Skip the front of the package, as this is the manufacturer's window dressing, advertising, and bait. Instead, go directly to the nutrition label, and check all the ingredients. The first on the list is always the largest, and is the prevalent ingredient in the package. Breakfast cereals contain mostly sugar and along with snacks, cookies, candy, and some canned fruits fall into this category. Beginning your day with these will almost certainly sabotage your healthy eating plan.

Hydrogenated oils and high fructose corn syrup indicate highly processed foods. Your body does not need these, as they are very different from the whole foods from which they began, and can cause or aggravate many unhealthy conditions such as obesity and diabetes. You will find these ingredients listed on cake and cookie mixes, chips, and snack labels.

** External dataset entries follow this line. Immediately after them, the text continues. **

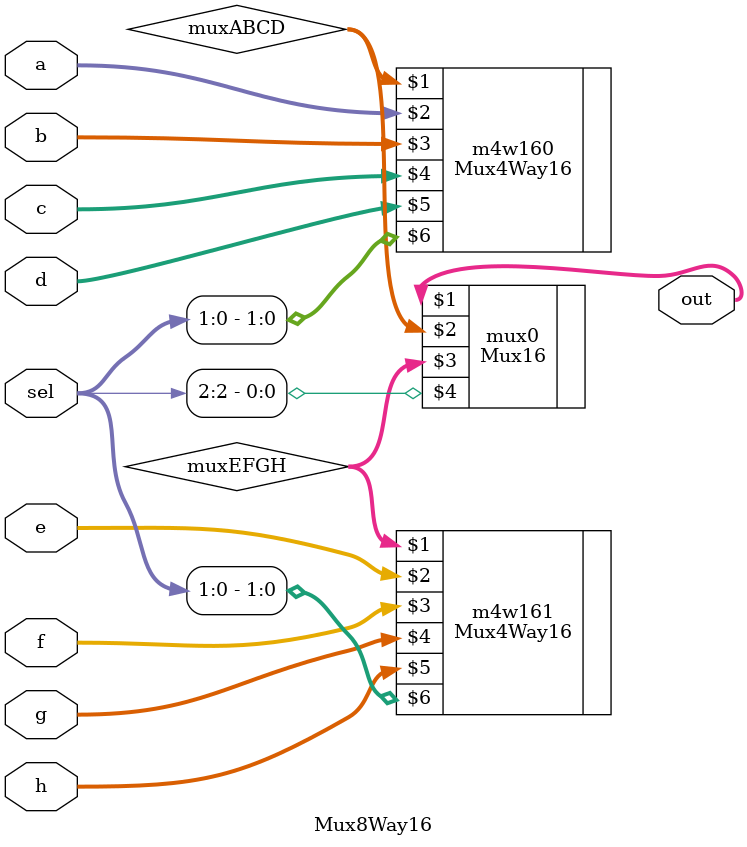
<source format=v>
/* módulo Mux8Way16 */

`ifndef _Mux8Way16_
`define _Mux8Way16_

`include "Mux4Way16.v"

module Mux8Way16(out, a, b, c, d, e, f, g, h, sel);
    input [15:0] a, b, c, d, e, f, g, h;
    input [2:0] sel;
    output [15:0] out;

    wire [15:0] muxABCD, muxEFGH;

    Mux4Way16 m4w160(muxABCD, a, b, c, d, sel[1:0]);
    Mux4Way16 m4w161(muxEFGH, e, f, g, h, sel[1:0]);
    Mux16 mux0(out, muxABCD, muxEFGH, sel[2]);

    // Descrição de conexões internas do módulo

endmodule

`endif

</source>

Salt, sugars, artificial coloring and artificial flavors add to the list of undesirable and unhealthy ingredients. It is best to choose food with a short list of ingredients, as they tend to be somewhat healthier, and you are not feeding your body anything you do not want it to have. Find these ingredients in processed package foods and snacks. Be especially careful when buying anything calling itself "lite." Check the label carefully for added sodium and sugar. Check the labels on canned vegetables as these can contain an unhealthy amount of sodium. Processed packaged foods, hot dogs and many brands of sausage contain these ingredients.

When buying breads, English muffins or crackers, be sure that whole grain is the first ingredient on the label. If whole-wheat flour, or stone ground whole wheat flour are the first ingredients on the label, the product contains whole grain nutrition, and has at least two grams of dietary fiber.

When choosing pasta, choose the whole wheat or whole grain variety, as these have not been as processed as their white flour counterparts have. Choose brown rice over white and for additional high fiber nutrition, mix it half-and-half with whole grain barley. A product whose first ingredient is simply wheat contains more refined and processed ingredients, as well as hydrogenated oils, artificial coloring, sugar, sodium and other preservatives.

Eating healthy is not difficult, but with the huge amount of packaged convenience foods containing questionable ingredients available to us, it pays to become a nutrition detective. Buy fresh or frozen fruits and vegetables, stick to whole grain rice, bread, and cereal, and remember to read those labels!